3. Conclusão: a memória pela fé e o epílogo
O relato evangélico termina com uma nota importante a respeito da chamada “santa recordação” dos discípulos de Jesus, mencionada anteriormente na passagem. Agora, porém, especifica-se claramente que a recordação teve lugar depois da ressurreição de Jesus, portanto sob a acção do Espírito: «lembraram-se do que tinha dito e acreditaram na Escritura e na palavra de Jesus.» A última expressão lembra a reacção dos discípulos em Caná (acreditaram n’Ele; Jo 2,11), mas aqui é muito original, porque coloca em paralelo a Escritura e a palavra (no singular!) de Jesus em que os discípulos acreditaram.

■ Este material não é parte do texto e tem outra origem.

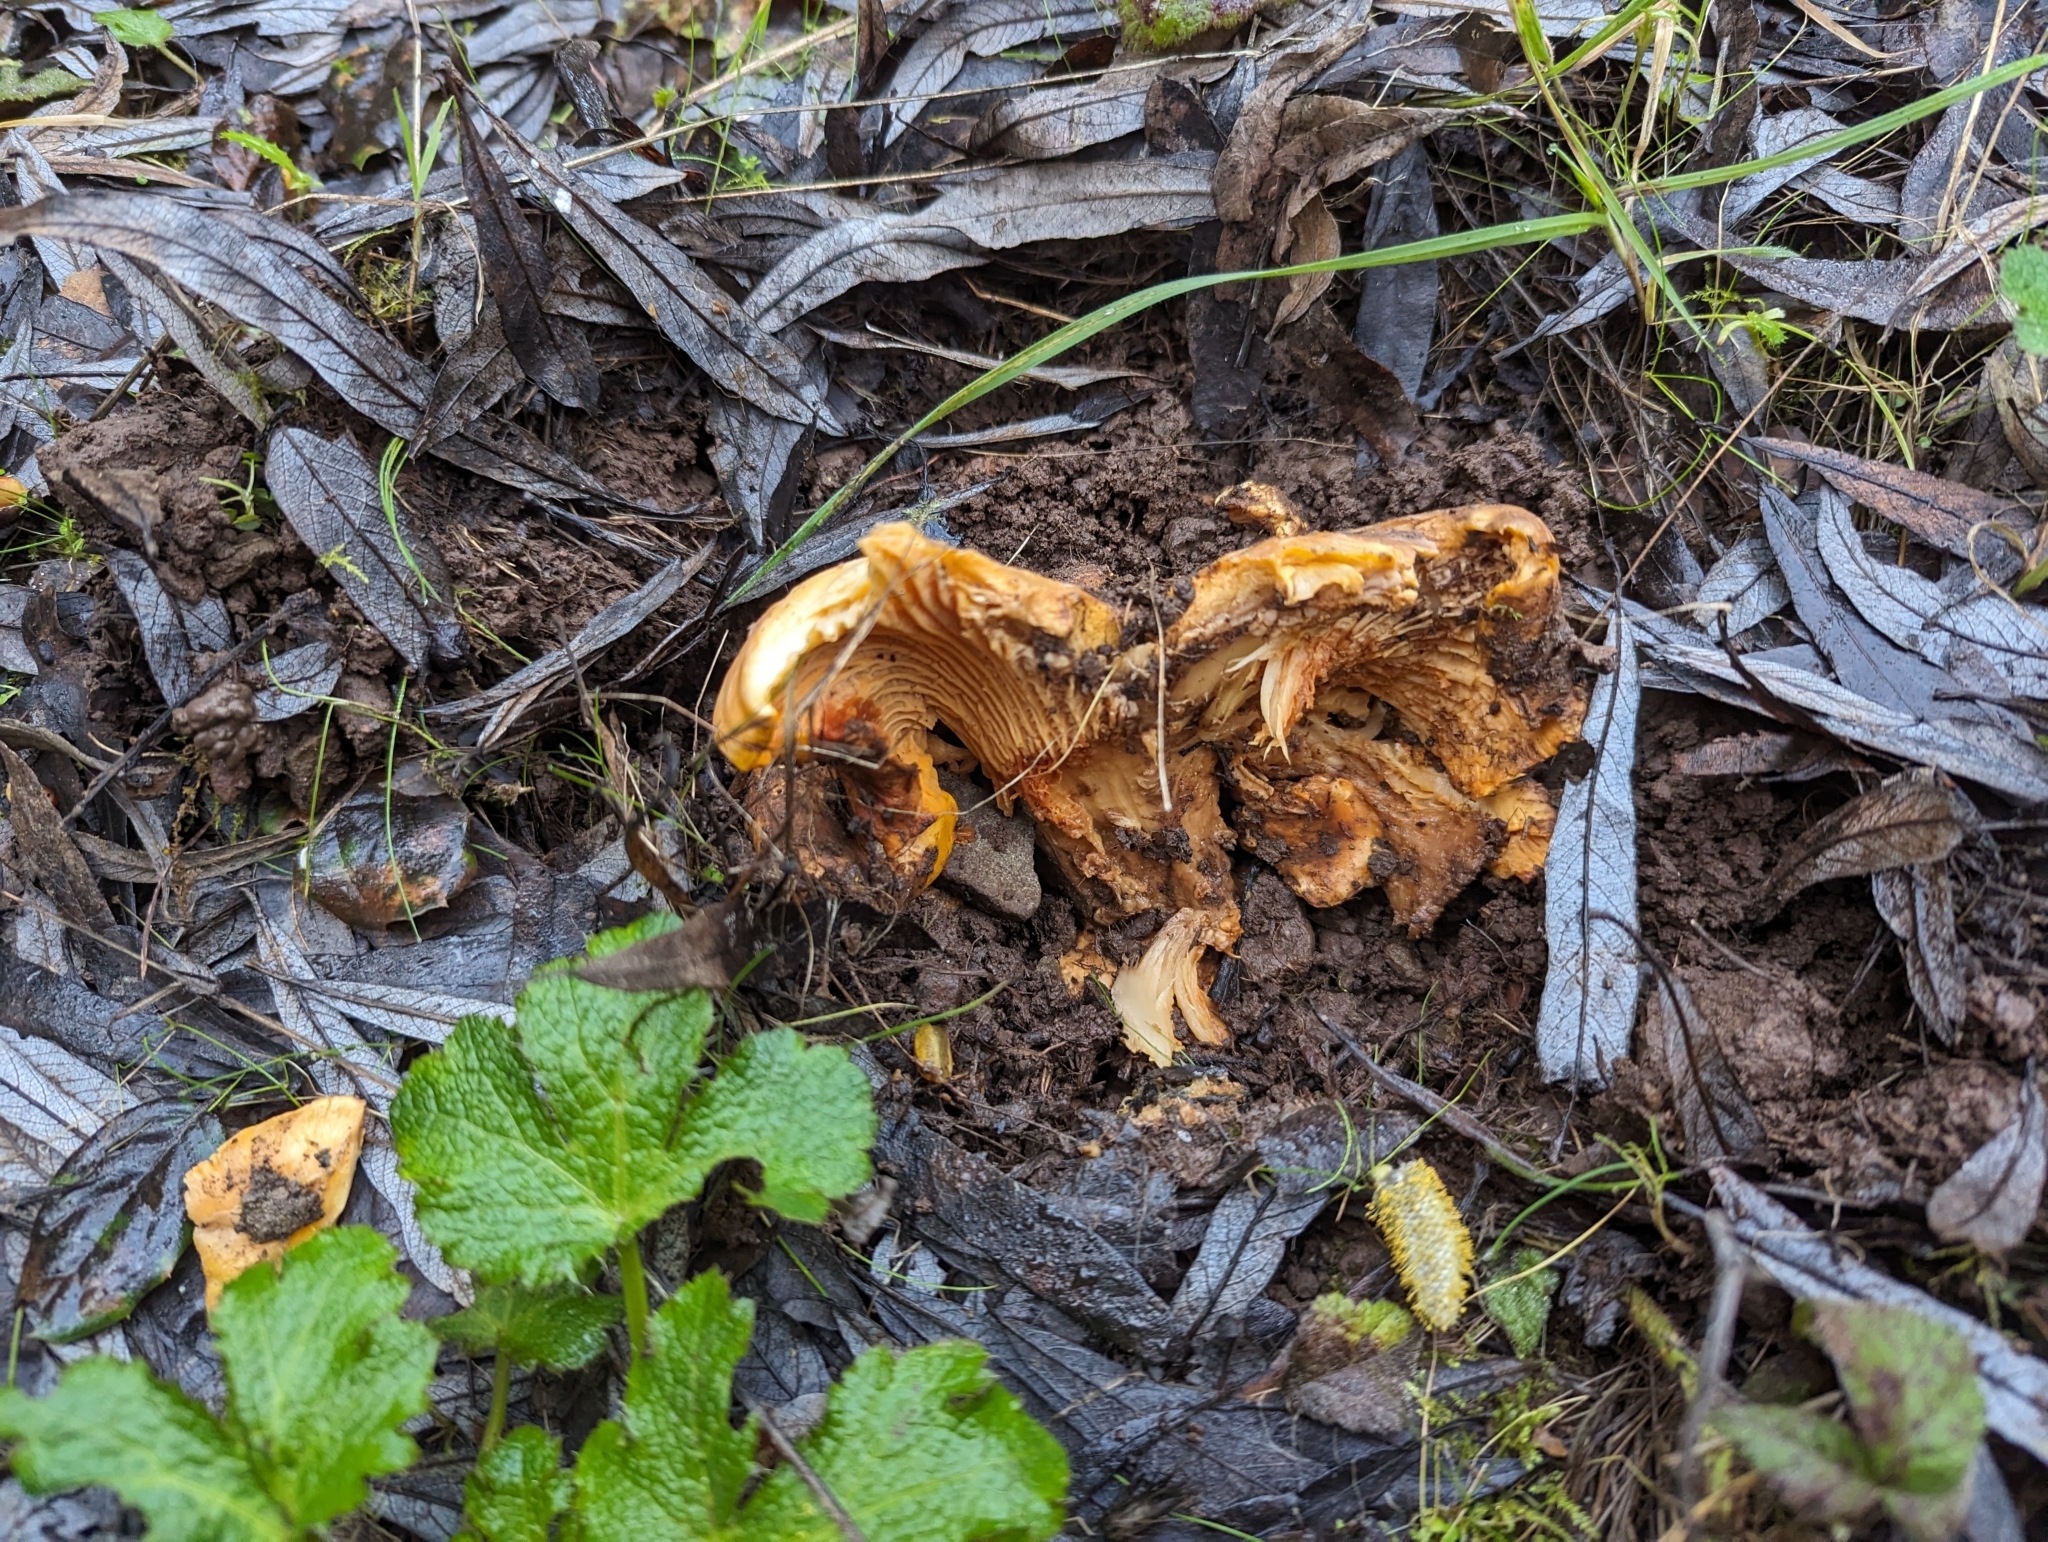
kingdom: Fungi
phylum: Basidiomycota
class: Agaricomycetes
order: Cantharellales
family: Hydnaceae
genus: Cantharellus
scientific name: Cantharellus californicus
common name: California golden chanterelle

Mas a que é que se refere aqui a fé? Qual é o seu conteúdo? Trata-se, antes de mais, de acreditar no anúncio profético de Jesus sobre o Templo: “em três dias o levantarei”. Isso aconteceu com a ressurreição do Templo do Seu corpo, precisamente de acordo com a Escritura e com o que Ele disse. Além disso, a fé está implícita no facto de que agora o Templo já não é o Templo material de Jerusalém, mas o corpo de Jesus, morto (ou seja, destruído) e ressuscitado (ou seja, reconstruído). Inaugura-se assim a verdadeira “casa do Pai”, que é Jesus, por quem, com quem e em quem se eleva o louvor que Lhe é agradável (per ipsum, cum ipso et in ipso!). Também tu então acreditas (na Escritura e nas palavras de Jesus)? Sentes-te consumido pelo zelo por esta “casa do Pai” que é o Corpo de Jesus morto e ressuscitado? Por conseguinte, também tu és apaixonado pela Escritura e pelas palavras de Jesus em que acreditas? Como está a tua fé em Jesus?

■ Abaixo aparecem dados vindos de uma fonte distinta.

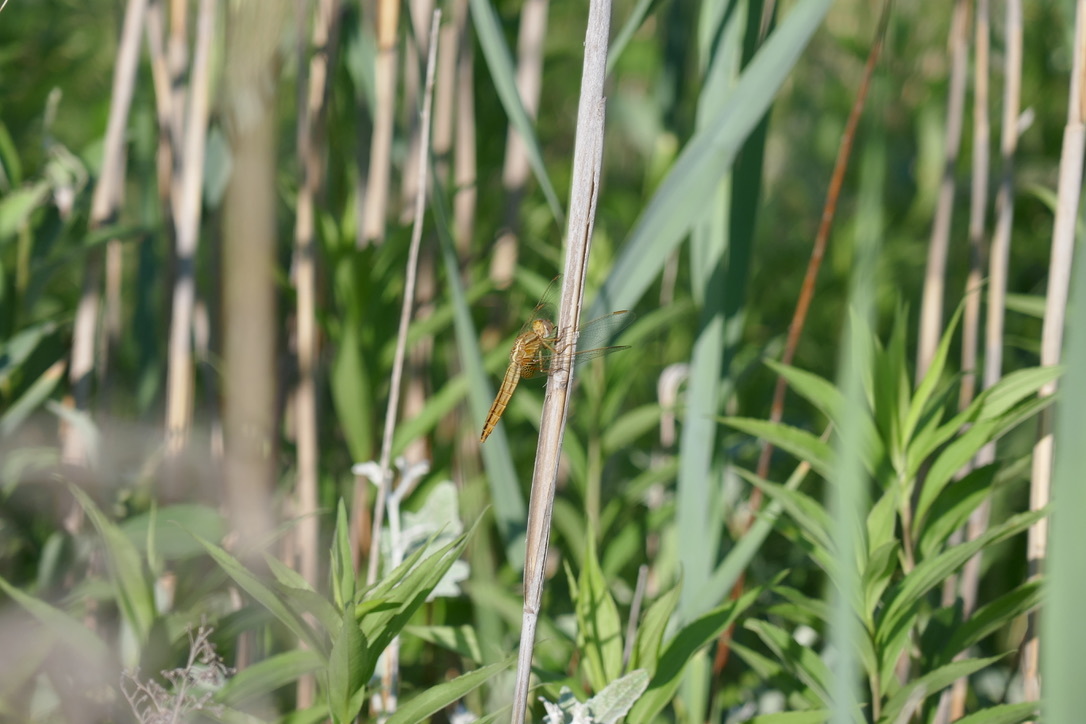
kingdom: Animalia
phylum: Arthropoda
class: Insecta
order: Odonata
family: Libellulidae
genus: Crocothemis
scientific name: Crocothemis erythraea
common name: Scarlet dragonfly
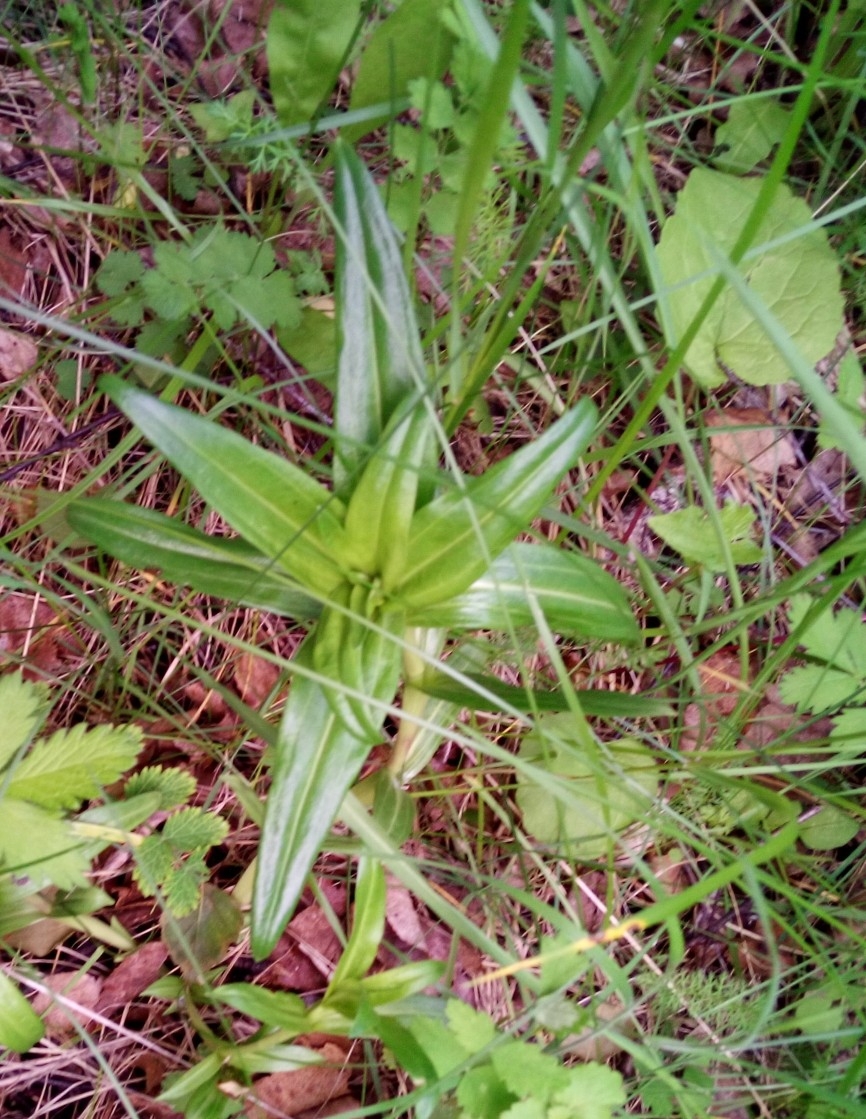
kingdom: Plantae
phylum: Tracheophyta
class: Magnoliopsida
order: Gentianales
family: Gentianaceae
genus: Gentiana
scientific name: Gentiana cruciata
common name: Cross gentian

A esta luz, até o que é mencionado no epílogo após o acontecimento pode servir para a purificação da nossa fé em Jesus. Com efeito, fala-se do fenómeno da fé de muitos em Jesus, baseada na visão dos sinais. Jesus não confia nessa fé! O que é preciso é uma fé madura, mais profunda, mais enraizada também e sobretudo na Palavra de Deus, nas Escrituras, e em tudo o que Jesus ensinou com a autoridade do Filho. Afinal de contas, já ouvimos a voz de Deus no monte da transfiguração: Escutai-O! Por isso, devemos também renovar o nosso compromisso de escutar atentamente as Escrituras e as palavras de Jesus Cristo, sabedoria e poder de Deus, para que nós próprios, seus discípulos-missionários, possamos transmitir aos outros, com zelo e fidelidade, tudo o que Ele nos ensinou para continuarmos a Sua missão evangelizadora no mundo inteiro. Assim seja. Amén.